◆ ABOUT THIS TASK
The records below hold a stretch from the line with "- let Jenkins to login via ssh" through the line with "- setup Ansible"; return exactly those lines, ends included, and nothing more.

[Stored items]
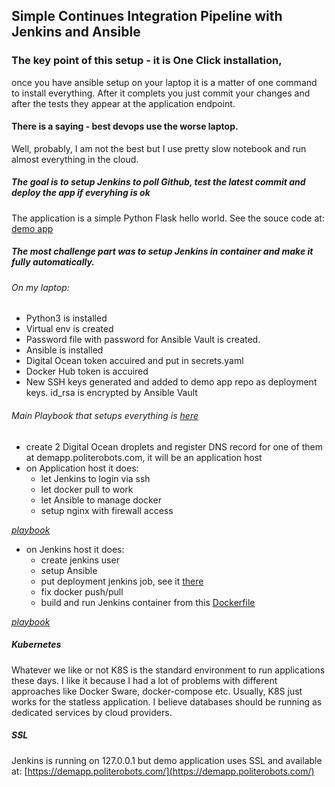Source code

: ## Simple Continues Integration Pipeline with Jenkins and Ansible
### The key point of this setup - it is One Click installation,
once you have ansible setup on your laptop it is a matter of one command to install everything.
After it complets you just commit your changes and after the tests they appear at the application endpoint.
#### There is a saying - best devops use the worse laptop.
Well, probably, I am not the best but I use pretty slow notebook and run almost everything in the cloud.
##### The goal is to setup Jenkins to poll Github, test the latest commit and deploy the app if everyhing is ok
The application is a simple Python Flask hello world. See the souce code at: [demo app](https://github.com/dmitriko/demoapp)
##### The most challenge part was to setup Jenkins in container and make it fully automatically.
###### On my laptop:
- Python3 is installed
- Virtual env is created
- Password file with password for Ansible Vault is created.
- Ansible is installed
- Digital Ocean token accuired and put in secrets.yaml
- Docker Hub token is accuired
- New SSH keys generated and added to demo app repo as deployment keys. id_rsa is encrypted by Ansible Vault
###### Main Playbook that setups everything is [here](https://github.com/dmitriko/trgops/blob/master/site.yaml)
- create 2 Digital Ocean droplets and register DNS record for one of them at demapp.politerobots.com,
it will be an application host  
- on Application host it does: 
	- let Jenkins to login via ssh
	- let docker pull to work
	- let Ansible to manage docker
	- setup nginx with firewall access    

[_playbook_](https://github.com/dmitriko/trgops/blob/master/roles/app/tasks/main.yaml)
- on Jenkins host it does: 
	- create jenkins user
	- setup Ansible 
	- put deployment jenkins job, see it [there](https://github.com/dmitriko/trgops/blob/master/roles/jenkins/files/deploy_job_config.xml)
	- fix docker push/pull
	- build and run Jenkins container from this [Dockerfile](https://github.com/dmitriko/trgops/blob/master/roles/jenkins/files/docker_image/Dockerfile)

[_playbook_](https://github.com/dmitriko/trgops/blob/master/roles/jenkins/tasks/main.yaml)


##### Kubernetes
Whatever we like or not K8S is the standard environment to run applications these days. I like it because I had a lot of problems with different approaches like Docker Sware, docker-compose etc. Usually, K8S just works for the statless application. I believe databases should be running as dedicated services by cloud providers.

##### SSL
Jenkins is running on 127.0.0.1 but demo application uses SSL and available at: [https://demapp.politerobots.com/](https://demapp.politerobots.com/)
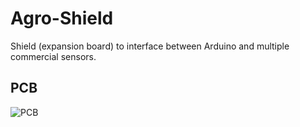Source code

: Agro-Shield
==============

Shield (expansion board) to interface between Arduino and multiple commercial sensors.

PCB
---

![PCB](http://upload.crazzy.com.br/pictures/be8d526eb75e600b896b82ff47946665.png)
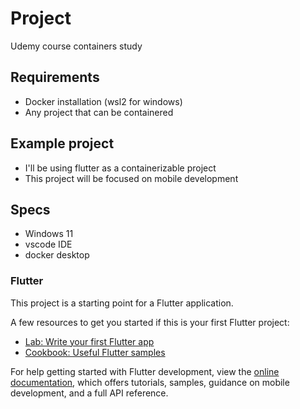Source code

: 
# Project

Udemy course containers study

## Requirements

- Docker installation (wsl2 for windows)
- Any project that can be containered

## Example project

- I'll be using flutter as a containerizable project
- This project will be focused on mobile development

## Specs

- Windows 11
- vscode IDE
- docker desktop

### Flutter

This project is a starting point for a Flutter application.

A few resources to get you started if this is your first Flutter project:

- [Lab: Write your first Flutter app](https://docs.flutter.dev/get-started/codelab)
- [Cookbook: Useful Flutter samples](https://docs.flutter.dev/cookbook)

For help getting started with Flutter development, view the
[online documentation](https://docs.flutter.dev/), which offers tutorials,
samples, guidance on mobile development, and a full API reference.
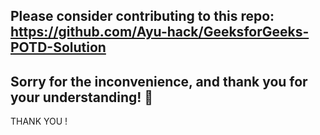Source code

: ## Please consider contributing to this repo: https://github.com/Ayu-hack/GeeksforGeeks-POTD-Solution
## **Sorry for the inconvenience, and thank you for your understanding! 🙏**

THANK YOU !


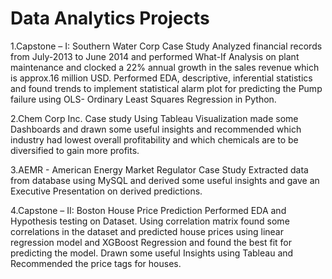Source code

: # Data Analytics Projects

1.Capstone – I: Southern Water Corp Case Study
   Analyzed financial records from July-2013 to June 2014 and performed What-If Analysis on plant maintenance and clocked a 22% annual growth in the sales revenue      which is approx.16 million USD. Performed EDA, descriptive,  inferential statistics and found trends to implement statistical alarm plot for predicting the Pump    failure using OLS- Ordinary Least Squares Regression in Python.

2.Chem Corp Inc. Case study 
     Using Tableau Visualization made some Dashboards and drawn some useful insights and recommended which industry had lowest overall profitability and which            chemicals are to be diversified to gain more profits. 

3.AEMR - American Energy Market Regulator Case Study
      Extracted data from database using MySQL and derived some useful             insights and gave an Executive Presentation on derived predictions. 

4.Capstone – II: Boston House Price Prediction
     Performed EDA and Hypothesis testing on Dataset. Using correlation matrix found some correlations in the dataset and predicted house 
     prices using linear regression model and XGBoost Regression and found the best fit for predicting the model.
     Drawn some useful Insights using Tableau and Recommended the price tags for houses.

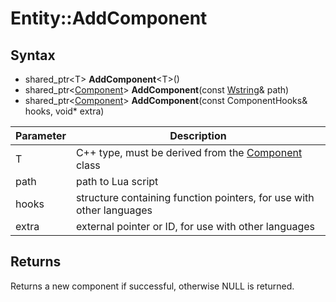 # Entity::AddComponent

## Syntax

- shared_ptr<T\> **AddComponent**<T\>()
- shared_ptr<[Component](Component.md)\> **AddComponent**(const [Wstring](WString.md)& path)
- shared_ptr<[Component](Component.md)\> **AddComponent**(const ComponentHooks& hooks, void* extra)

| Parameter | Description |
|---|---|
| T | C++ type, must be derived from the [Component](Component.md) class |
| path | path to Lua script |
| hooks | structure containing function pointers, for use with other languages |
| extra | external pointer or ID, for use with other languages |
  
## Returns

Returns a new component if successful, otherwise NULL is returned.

◆ OUTPUT BELOW
	- let Jenkins to login via ssh
	- let docker pull to work
	- let Ansible to manage docker
	- setup nginx with firewall access    

[_playbook_](https://github.com/dmitriko/trgops/blob/master/roles/app/tasks/main.yaml)
- on Jenkins host it does: 
	- create jenkins user
	- setup Ansible 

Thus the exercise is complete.